Although residents in Purcellville’s Country Club Hills and Catoctin Meadows neighborhoods agree that cut-through traffic should be curbed, they continued to disagree about what should be done.
The second meeting of the town-appointed technical advisory committee on the issue took place Thursday night at Town Hall. The focus was on the results of the pilot program, in which the town last month installed 10 removable barriers between East Country Club Drive and Ashleigh Road and rerouted through traffic to Glenmeade Circle. Interim Public Works Director Dawn Ashbacher led the two-hour meeting, being backed up by a panel of traffic experts, members of town and county staffs and Vice Mayor Nedim Ogelman.
About 50 residents from the neighborhoods turned up, offering differing opinions on the best way to solve the traffic problem.
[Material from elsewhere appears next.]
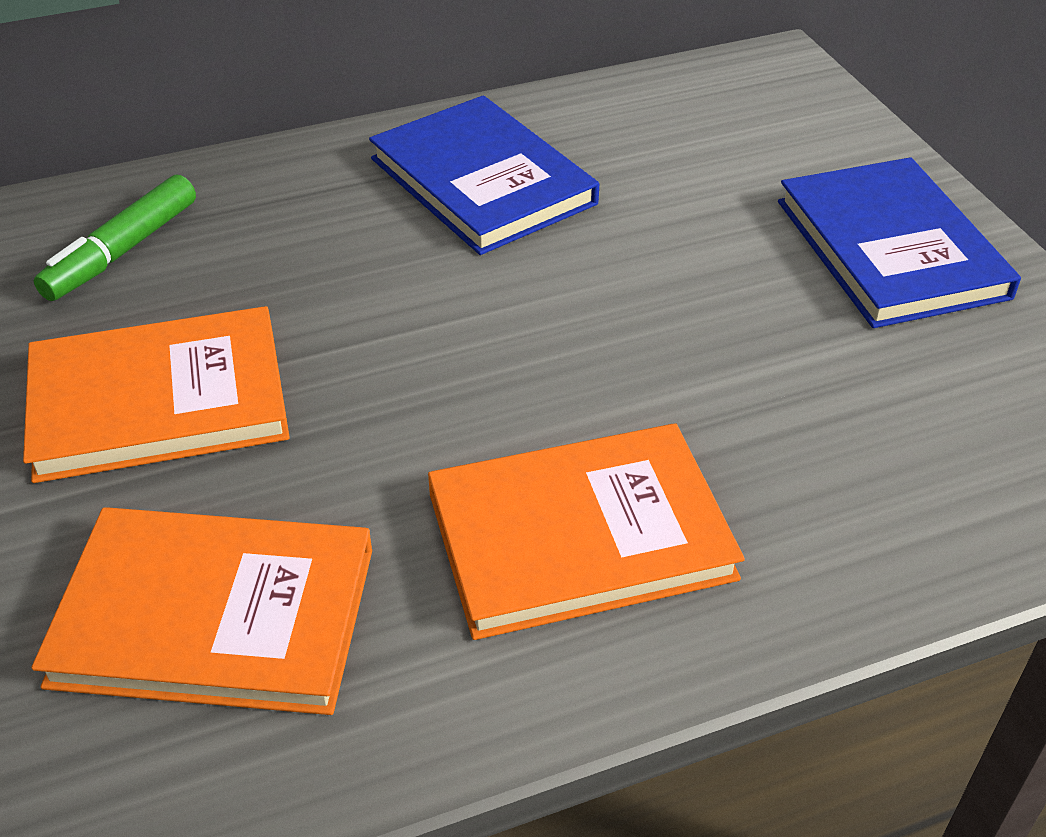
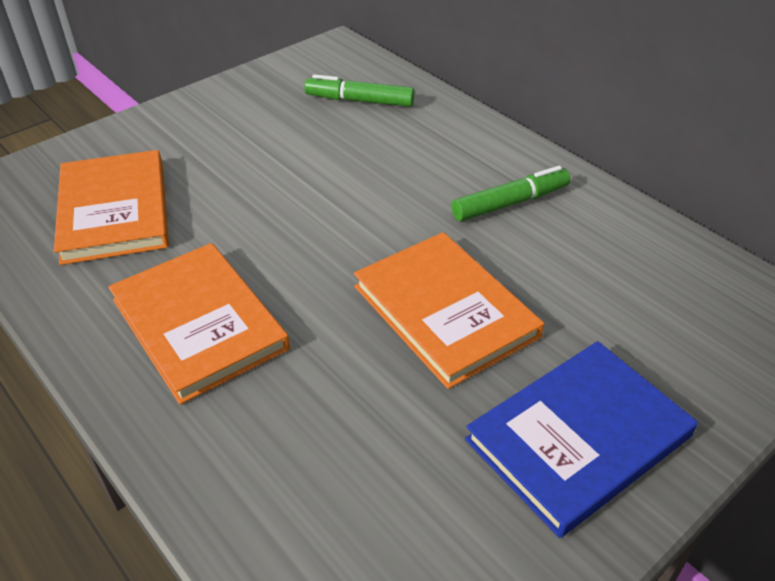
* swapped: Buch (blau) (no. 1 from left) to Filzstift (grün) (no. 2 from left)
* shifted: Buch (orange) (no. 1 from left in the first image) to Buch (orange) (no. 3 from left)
“It’s always better in my mind if people communicate face-to-face,” said Councilman Chris Bledsoe, who was also in attendance. “Having the face-to-face communication with people gives them the chance to understand that we’re all human.”
Ashbacher presented residents with a traffic count that showed the number of vehicles cutting through the neighborhood via West Country Club Drive and Glenmeade Circle before and after the pilot’s start. According to the numbers, traffic counts on West Country Club Drive went up by 86 trip between 7 and 9 a.m. and 65 between 4 and 6 p.m. On Glenmeade, they went up by 73 from 7-9 a.m. and 65 from 4-6 p.m.
Also addressing attendees were multiple community residents. Jeff Scott, a homeowner on West Country Club Drive and the one who spearheaded the community’s effort in soliciting action from the town, called for the barriers to be moved to the 33rd Street/Country Club Drive intersection to stop cut-through traffic altogether.
He also said that the current rerouting was unsafe, noting that Glenmeade Circle has many more cul-de-sacs than Country Club Drive—referring to them as “kid-safe zones.”
“I don’t want traffic going up to Western Country Club or Glenmeade,” he said. “I don’t want traffic going around here at all.”
In between presentations, Ashbacher asked residents point-blank what they thought about the current program, to which about 20 people agreed that it was working “to some extent” and about 10 who felt that it wasn’t working at all.
After hearing an hour of opposition, one resident spoke up with tears in her eyes and three children by her side. She said that all the back-and-forth argument has put residents at odds with each other.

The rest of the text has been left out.